Historical precedent shows that fears of Romney following a popularly dictated foreign policy are unjustified; as president, Romney would have leeway in fashioning popular opinion, especially on war policy, writes Robert W. Merry in The National Interest.
Paul Pillar's regular contributions to this web site constitute an invaluable gift to all regular readers, as well as to anyone who values smart, incisive, provocative commentary, particularly when it arrives in a steady stream of thinking that bounces off the headlines on a consistent basis. Last week, Pillar issued a warning against a populist approach to presidential decision making in foreign policy—basing decisions on popular sentiment rather than a prudent view of national interest—and suggested that GOP presidential candidate Mitt Romney appeared to be the kind of man who would succumb to that particular danger. Pillar may be right. In the spirit of the kind of discourse we wish to foster at The National Interest, however, I should like to elaborate on Pillar's analysis a bit and offer a somewhat different perspective.

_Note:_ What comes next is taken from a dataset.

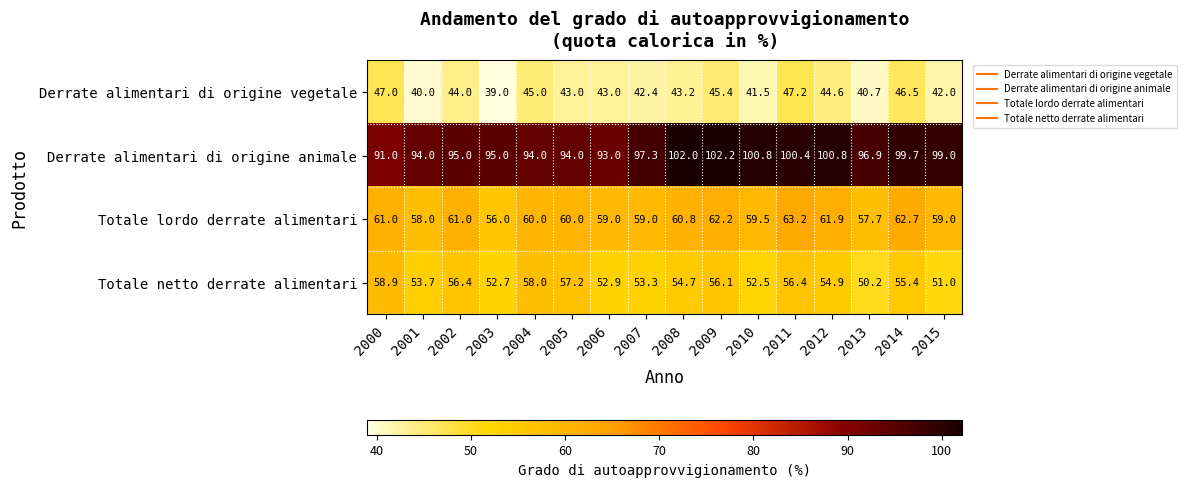

Rank the series by their maximum value, from highest to lowest.

Derrate alimentari di origine animale, Totale lordo derrate alimentari, Totale netto derrate alimentari, Derrate alimentari di origine vegetale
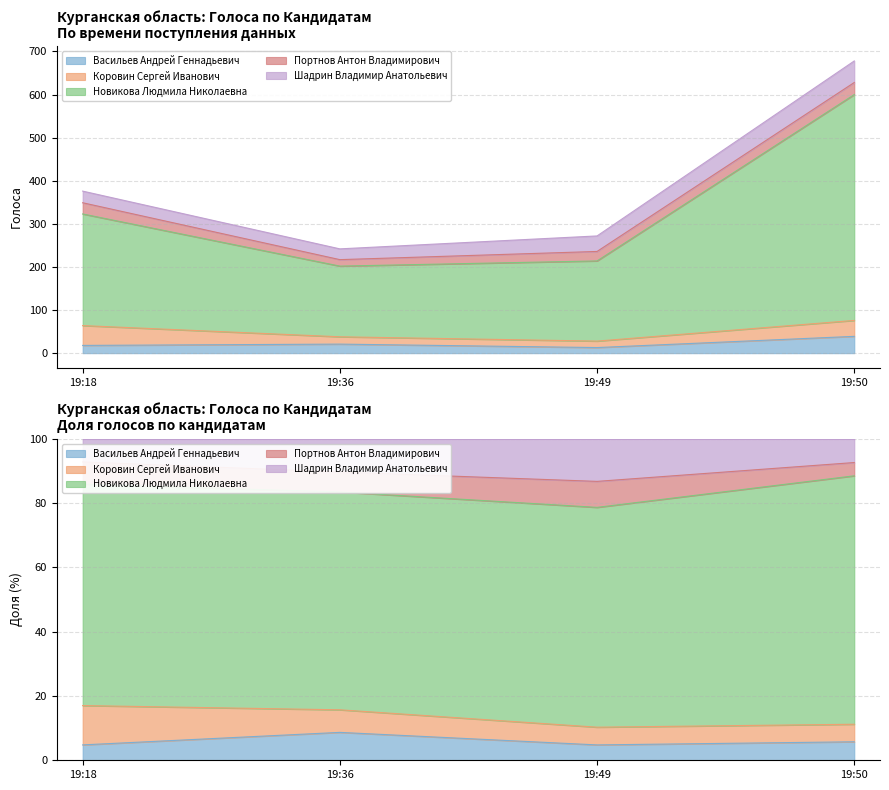

How many lines are shown in the chart?

5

Pillar views Romney—quite accurately, based on the record—as a man habitually fixated on pleasing whatever audience is before him at any given time. From this he adduces that the former Massachusetts governor would govern as president in ways designed to ensure a second term. He explains:
So the choice will be between a foreign policy that is shaped overwhelmingly by whatever is seen to be politically advantageous and a foreign policy that is shaped by a less politically minded sense of what is in the U.S. interests. A populist response would be to go with the first alternative, out of a belief in democratic principles and in the idea that, in foreign as well as domestic policy, the people ought to determine what is in their own interests.
The problem here, Pillar suggests, is that most people seldom know what is in their best interests, and hence they can be manipulated by leaders absorbed with visions of national or personal glory. That may sound elitist, he concedes, and "it would be poison for any politician to utter it openly." But the truth of it is demonstrated by a host of faulty and even tragic presidential decisions related to the presidential war power. And Pillar concludes: "During the next presidential term, a foreign policy that responds largely to popular impulses is more likely to result in misdirection than in accomplishment." He sees Romney as a man likely to respond to, or even stir, those popular impulses.